こころ

みんな、「わたし」ってどこにあると思う?

脳?心臓?それとも、お寿司とかかな(寿司が食べたい)。

「こころ」で検索をかけると、ハートや心臓の位置でそれを表したイラストがたくさん出てくる。バンドリの心ちゃんのイラストもめっちゃ出てくる。

 

でも、私は「こころ」っていうのは結局脳にあると思うわけ。

脳が認知できなかったら感情も生まれないから。

心臓が動いていても、脳が止まっていたら、「わたし」もいないと思うから。

 

歳を重ねるにつれて身体が壊れていくのは仕方ないけど、こころが終わるのは嫌だなあと思う。

 

昨年の今日、母がくも膜下出血で倒れた。

床にのたうち回り、吐瀉物を吐き散らかす母を見て、

「あ、これもう駄目だ」

と最低な事を思った事を覚えている。

しかし、そんな大変失礼な事を思っておいてなんだが、母は奇跡的に一命を取り留めた。

最低なわたしは、

え、あの感じでも人の命ってなんとか繋がるんですか?医療って凄いな・・・。

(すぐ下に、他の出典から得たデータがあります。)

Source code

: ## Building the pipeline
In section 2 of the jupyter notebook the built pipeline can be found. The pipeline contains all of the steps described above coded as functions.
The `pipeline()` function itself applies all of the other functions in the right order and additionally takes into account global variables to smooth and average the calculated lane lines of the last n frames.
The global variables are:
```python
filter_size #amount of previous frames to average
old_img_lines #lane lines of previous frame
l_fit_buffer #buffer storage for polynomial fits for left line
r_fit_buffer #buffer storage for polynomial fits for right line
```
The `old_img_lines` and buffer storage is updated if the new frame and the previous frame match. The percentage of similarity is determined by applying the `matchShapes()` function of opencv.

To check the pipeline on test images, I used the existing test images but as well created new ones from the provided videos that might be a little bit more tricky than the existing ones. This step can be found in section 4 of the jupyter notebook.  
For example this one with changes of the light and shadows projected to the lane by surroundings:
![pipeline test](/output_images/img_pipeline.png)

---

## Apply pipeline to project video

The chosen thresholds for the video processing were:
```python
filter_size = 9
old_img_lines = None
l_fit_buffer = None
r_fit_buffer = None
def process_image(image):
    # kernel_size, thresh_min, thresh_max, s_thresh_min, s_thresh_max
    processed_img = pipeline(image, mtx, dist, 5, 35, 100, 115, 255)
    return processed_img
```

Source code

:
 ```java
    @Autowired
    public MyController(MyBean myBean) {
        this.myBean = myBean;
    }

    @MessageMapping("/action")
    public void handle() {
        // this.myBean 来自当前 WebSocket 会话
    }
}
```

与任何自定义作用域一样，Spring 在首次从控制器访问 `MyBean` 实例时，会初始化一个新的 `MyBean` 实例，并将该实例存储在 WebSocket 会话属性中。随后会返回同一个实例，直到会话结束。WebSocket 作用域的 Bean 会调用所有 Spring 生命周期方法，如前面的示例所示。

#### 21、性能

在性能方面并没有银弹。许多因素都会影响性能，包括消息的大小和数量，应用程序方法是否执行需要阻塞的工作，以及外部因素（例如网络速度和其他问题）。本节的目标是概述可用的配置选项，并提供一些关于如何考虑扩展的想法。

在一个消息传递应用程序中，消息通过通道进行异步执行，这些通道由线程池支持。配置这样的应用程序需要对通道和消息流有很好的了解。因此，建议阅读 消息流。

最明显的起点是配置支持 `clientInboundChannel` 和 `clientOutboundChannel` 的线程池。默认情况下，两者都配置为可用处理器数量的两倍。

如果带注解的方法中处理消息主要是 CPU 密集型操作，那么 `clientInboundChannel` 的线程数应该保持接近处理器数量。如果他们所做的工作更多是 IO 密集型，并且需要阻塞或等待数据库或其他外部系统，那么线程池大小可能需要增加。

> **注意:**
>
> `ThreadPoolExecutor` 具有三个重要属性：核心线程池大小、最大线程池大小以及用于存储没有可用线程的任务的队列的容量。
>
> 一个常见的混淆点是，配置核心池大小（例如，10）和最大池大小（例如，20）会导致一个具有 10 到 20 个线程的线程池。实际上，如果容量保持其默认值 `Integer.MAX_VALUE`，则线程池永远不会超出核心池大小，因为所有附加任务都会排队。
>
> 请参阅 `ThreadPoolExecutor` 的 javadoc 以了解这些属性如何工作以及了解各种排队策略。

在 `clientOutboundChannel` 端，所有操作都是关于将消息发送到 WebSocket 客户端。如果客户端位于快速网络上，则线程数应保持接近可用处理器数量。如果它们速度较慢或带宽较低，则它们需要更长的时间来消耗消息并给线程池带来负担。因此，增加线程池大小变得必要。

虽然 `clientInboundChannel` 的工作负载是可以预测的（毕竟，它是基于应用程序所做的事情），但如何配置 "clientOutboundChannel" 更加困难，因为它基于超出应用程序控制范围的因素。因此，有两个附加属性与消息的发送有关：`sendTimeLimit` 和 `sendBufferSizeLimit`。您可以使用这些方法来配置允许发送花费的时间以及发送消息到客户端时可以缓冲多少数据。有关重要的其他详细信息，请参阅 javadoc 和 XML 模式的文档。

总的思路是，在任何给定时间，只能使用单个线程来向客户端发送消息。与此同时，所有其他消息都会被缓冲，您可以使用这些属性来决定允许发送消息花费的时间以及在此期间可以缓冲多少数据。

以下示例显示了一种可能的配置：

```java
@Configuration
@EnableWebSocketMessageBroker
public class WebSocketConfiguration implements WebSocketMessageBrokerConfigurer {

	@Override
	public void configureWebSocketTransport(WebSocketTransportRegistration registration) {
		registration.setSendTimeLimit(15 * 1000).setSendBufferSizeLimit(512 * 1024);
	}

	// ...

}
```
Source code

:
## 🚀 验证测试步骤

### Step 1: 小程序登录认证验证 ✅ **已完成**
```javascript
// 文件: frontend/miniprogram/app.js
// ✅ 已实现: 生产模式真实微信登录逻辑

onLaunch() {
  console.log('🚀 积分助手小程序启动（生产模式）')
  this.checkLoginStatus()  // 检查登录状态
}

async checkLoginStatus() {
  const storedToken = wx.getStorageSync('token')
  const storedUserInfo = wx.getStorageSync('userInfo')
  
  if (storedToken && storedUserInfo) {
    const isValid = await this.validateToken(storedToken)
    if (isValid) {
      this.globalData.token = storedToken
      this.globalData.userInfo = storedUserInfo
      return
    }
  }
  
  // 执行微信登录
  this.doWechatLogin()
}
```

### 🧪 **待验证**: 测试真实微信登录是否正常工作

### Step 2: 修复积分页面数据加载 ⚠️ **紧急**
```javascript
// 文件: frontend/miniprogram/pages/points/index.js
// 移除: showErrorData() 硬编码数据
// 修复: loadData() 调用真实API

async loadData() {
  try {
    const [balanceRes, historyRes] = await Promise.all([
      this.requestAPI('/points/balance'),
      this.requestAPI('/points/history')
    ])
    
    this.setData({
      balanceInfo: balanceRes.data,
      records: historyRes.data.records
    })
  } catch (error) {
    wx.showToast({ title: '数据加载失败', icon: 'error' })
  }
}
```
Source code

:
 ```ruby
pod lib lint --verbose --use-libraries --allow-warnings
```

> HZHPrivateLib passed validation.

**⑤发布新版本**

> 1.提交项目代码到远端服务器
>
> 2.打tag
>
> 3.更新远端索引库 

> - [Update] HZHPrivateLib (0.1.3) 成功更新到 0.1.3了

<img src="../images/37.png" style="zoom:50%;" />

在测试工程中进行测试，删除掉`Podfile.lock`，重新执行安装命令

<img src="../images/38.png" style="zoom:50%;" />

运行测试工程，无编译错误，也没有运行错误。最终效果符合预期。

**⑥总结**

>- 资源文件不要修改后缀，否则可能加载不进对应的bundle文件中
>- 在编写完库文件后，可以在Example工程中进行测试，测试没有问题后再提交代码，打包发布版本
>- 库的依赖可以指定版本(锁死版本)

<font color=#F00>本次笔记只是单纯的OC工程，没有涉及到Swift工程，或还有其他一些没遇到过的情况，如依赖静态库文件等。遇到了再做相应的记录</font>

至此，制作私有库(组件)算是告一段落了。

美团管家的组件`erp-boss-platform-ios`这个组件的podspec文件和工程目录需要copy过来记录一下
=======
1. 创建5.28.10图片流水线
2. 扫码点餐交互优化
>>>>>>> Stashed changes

と、最低なことを思った。

ドラマの出来事じゃないんだからさ。素直に喜べばいいのに。

でもそのぐらい、私にとってはショッキングな映像だったんだと思う。それこそ、ドラマの出来事だと思いたくなるような。

 

母が一命を取り留めたところで、相変わらず意識はないままだった。

少しずつ回復していく可能性はあるが、どこまで回復するかはわからないと言われた。

勿論、一切回復しない可能性もある。

わたしはこの時、「ああ、やっぱり『母』は死んでしまったんだ」と思った。

どれだけ酸素を吸い込み、二酸化炭素を排出していても

思考も感情も持っていなかったら、それはただの地球温暖化促進マシーンだ。

「きっと、良くなるよ、信じて待とう。」

父の言葉を素直に受け取れない捻くれた私が、心の中で葬儀を始めようとしたから必死になって止めた。

 

 

不思議な事に、自分が思っていた以上にするすると『母のいない日常』へと移り変わってゆくことができた。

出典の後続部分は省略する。